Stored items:
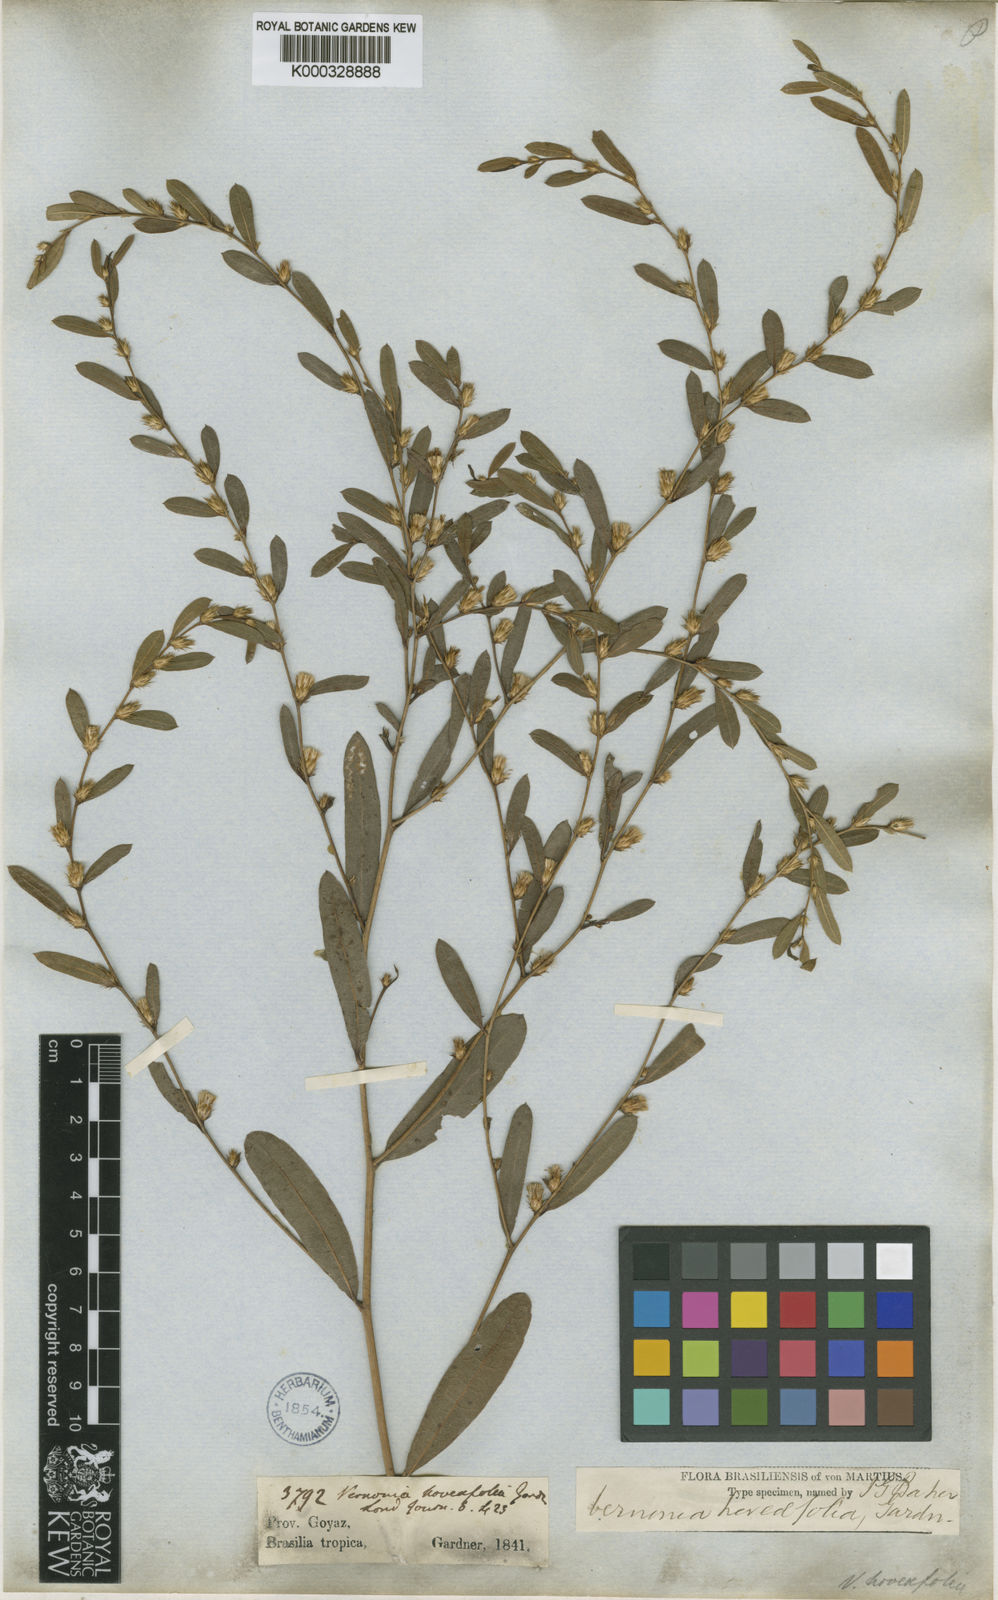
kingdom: Plantae
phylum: Tracheophyta
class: Magnoliopsida
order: Asterales
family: Asteraceae
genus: Lessingianthus
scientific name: Lessingianthus hoveifolius
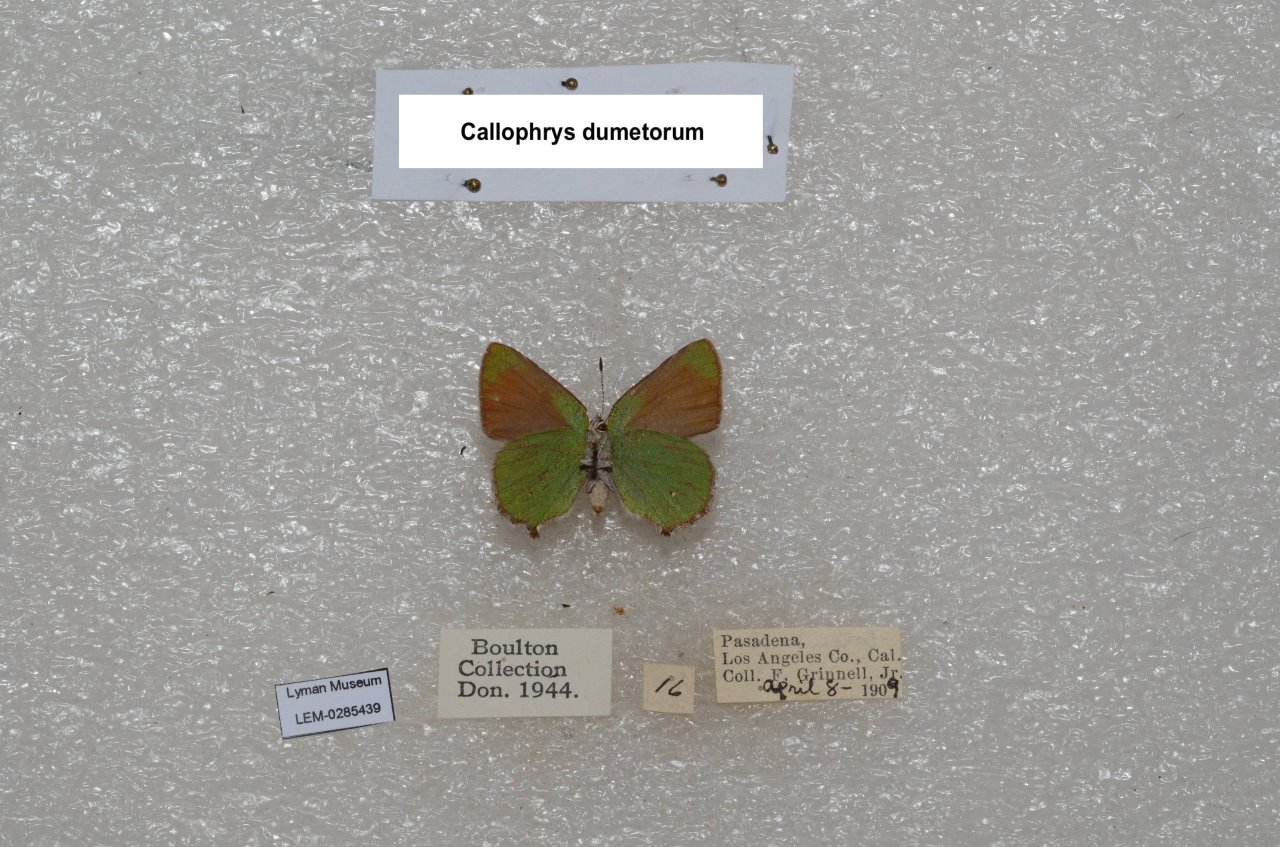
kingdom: Animalia
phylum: Arthropoda
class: Insecta
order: Lepidoptera
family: Lycaenidae
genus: Callophrys
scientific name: Callophrys dumetorum
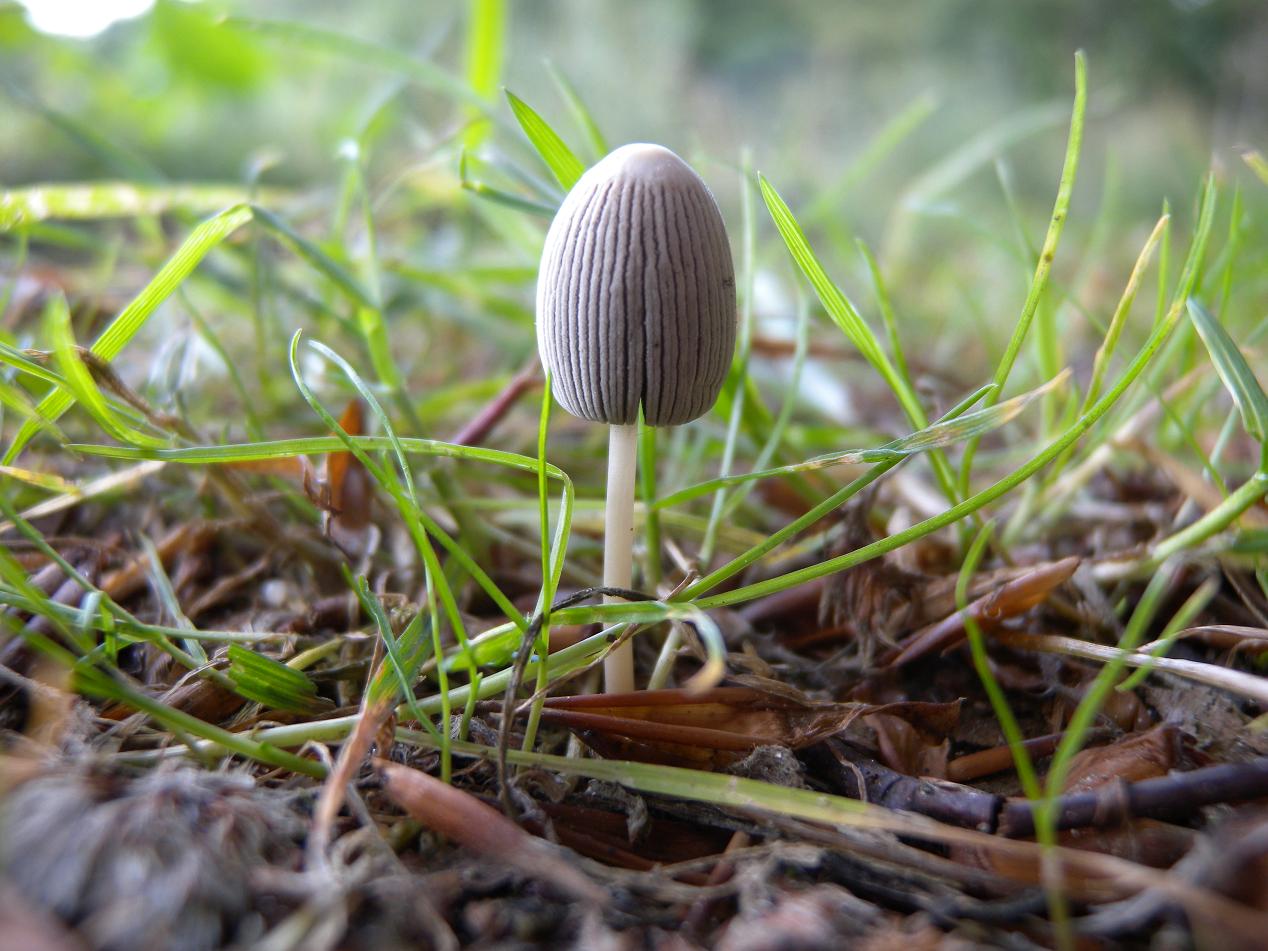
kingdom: Fungi
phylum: Basidiomycota
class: Agaricomycetes
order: Agaricales
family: Psathyrellaceae
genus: Parasola
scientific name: Parasola plicatilis
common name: plæne-hjulhat
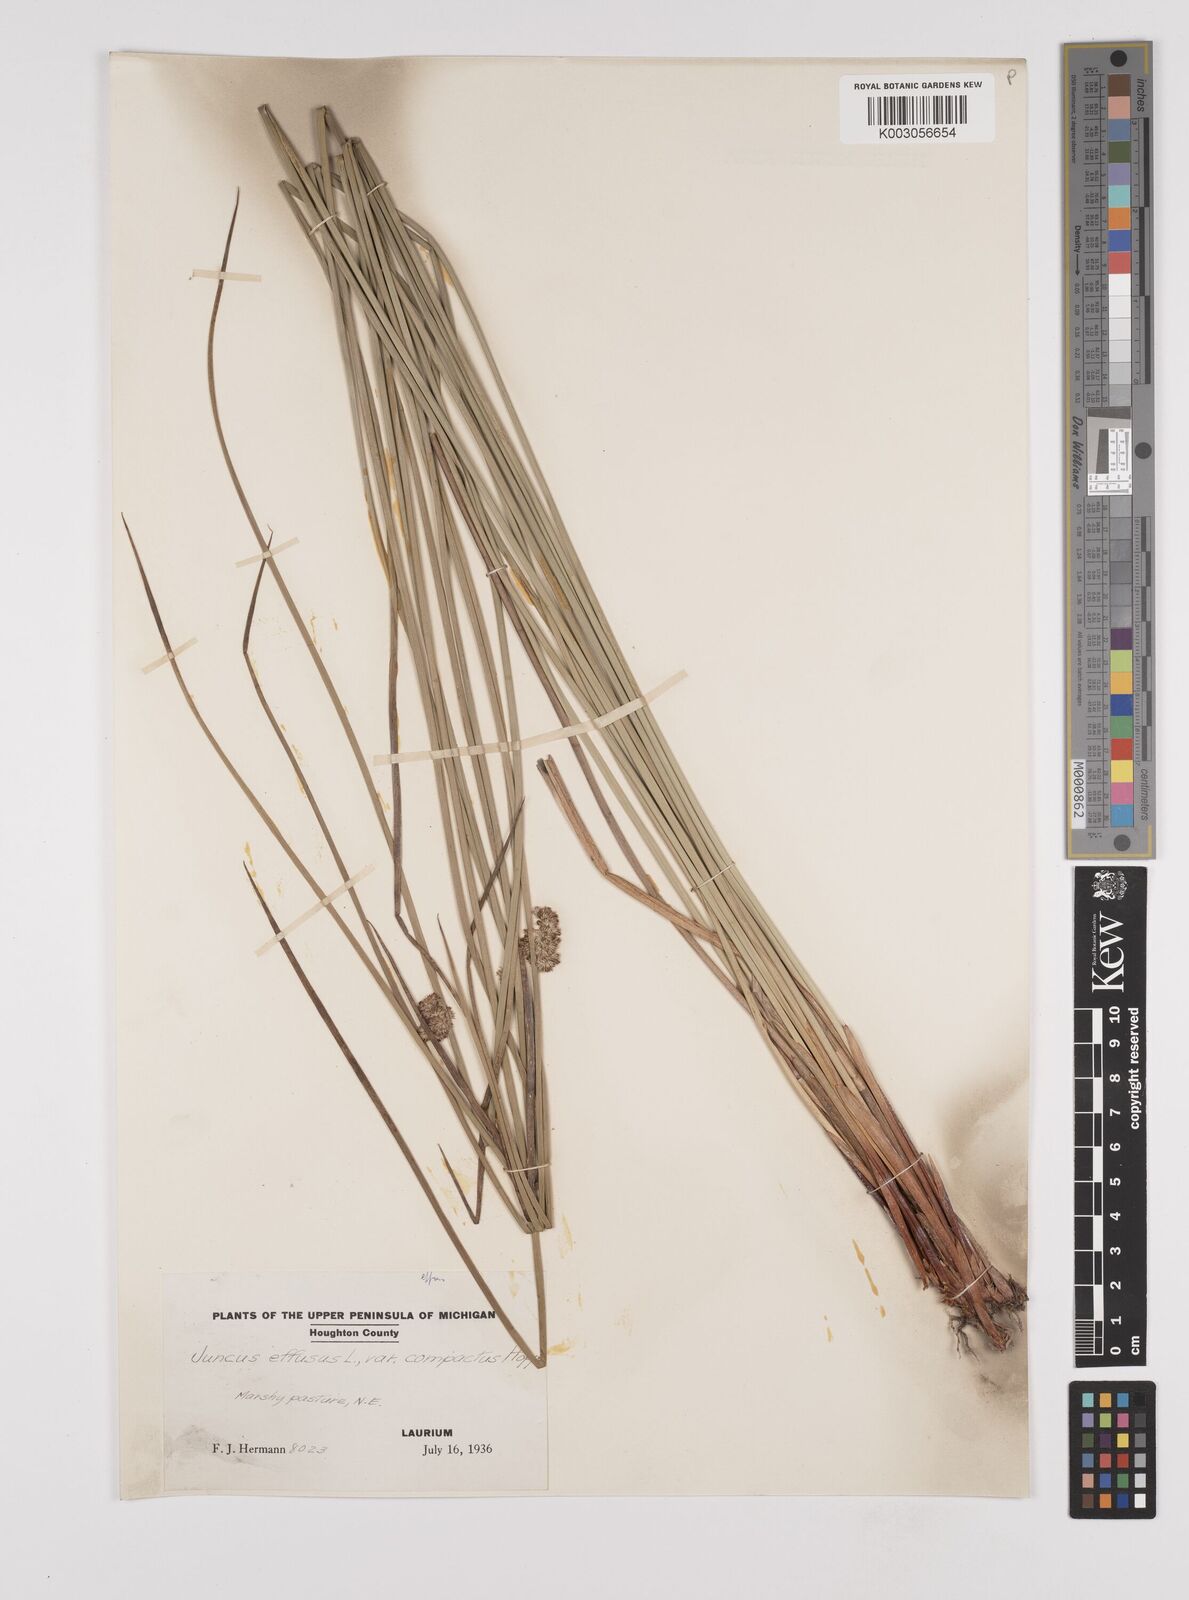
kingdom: Plantae
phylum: Tracheophyta
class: Liliopsida
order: Poales
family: Juncaceae
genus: Juncus
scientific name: Juncus effusus
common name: Soft rush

> GIVEN TASK:
Pull out every line of the records that contains the word "scientific", treating uppercase and lowercase letters as different.

> RESULT OF THIS TASK:
scientific name: Lessingianthus hoveifolius
scientific name: Callophrys dumetorum
scientific name: Parasola plicatilis
scientific name: Juncus effusus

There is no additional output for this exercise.